Reading Aloud: Sequential Memory for Speech Synthesis

This article is part of the Academic Alibaba series and is taken from the paper entitled “Deep Feed-forward Sequential Memory Networks for Speech Synthesis” by Mengxiao Bi, Heng Lu, Shiliang Zhang, Ming Lei, and Zhijie Yan, accepted by IEEE ICASSP 2018. The full paper can be read here.

Text-to-Speech (TTS) systems are an essential part of human-computer interactions. For current Internet-of-Things (IoT) devices, such as smart speakers and smart TVs, speech is the most efficient and accessible approach for both the user and device to understand each other through instructions and feedback. However, one issue that commonly hampers user experience is machine generated speech being perceived as unnatural or non-human-like by users. Overcoming this obstacle has been a major challenge for TTS systems to date.

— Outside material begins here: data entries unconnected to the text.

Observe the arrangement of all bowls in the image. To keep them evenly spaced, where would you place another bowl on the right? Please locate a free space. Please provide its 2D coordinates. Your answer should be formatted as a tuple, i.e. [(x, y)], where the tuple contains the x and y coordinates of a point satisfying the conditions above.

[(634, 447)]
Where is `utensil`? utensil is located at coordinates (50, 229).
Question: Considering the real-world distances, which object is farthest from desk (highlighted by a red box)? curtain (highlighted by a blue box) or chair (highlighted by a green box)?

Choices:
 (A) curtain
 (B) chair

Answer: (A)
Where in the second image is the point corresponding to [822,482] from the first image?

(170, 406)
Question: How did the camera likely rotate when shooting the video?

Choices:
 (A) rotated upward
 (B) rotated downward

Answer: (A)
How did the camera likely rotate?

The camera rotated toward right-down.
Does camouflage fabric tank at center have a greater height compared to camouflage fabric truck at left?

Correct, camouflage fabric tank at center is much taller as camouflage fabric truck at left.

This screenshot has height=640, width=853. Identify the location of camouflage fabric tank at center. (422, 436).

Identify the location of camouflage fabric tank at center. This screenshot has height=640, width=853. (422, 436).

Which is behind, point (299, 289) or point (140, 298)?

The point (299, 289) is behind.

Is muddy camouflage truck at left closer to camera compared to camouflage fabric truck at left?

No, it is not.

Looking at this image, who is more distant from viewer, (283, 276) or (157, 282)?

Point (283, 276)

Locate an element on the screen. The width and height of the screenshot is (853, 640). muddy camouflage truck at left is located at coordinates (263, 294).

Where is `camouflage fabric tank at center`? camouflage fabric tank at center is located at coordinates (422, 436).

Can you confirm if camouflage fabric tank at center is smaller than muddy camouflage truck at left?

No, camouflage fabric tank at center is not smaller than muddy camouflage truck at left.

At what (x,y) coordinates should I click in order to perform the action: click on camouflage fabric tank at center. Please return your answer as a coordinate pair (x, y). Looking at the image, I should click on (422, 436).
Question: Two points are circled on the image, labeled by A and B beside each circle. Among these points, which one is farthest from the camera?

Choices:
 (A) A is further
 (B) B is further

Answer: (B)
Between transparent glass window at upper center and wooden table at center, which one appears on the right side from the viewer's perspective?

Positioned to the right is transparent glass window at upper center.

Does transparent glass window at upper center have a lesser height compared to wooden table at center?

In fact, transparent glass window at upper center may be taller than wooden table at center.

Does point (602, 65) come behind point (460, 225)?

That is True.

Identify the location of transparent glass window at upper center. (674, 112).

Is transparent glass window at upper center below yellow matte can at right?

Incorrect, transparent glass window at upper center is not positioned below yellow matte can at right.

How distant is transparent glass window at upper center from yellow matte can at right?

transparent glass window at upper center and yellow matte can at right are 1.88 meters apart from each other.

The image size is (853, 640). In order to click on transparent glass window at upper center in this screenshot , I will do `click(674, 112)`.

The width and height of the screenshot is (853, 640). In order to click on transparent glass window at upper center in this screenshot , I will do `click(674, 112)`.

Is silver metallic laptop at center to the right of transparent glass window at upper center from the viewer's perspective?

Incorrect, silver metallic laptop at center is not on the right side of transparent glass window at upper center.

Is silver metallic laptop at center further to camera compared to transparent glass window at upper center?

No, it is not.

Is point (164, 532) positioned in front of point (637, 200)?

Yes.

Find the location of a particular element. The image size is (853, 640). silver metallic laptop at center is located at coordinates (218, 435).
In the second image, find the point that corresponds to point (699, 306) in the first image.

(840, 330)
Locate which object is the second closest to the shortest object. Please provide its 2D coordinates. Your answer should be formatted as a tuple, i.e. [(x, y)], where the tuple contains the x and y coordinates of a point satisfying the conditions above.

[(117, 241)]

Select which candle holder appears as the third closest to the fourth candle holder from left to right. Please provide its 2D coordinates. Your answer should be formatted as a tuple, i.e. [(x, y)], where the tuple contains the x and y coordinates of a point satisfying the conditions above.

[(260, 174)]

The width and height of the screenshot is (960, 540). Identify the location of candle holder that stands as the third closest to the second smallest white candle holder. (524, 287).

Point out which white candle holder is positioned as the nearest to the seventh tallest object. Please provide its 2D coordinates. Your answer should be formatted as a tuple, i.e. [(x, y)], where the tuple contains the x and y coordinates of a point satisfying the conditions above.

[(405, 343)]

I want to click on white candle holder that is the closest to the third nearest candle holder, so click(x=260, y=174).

Recent developments in neural network-based parametric speech synthesis systems have allowed for substantially higher-quality, natural-sounding speech. However, when applied to IoT devices that have limited computational resources and require real-time feedback, the issue arises of how to reduce the computational requirements of the system. This has proven to be a highly complex issue.

To overcome these constraints, the Alibaba tech team proposes the Deep Feed-Forward Sequential Memory Network (DFSMN). It is designed to replace the Bidirectional Long Short-Term Memory (BLSTM) used in neural network-based parametric speech synthesis systems. An outline of the system is illustrated below.

The DFSMN is a feed-forward neural network, meaning that it can be more efficiently and stably trained in comparison with the BLSTM. Additionally, the DFSMN is flexible in terms of context dependency. For instance, the order of memory blocks can be narrowed so that only the near history and future are considered by the network when sequences are short or latency is essential. Alternatively, when sequences are long or latency is less important, the order of memory blocks can be enlarged to fully utilize long-term dependencies, although this affects system efficiency.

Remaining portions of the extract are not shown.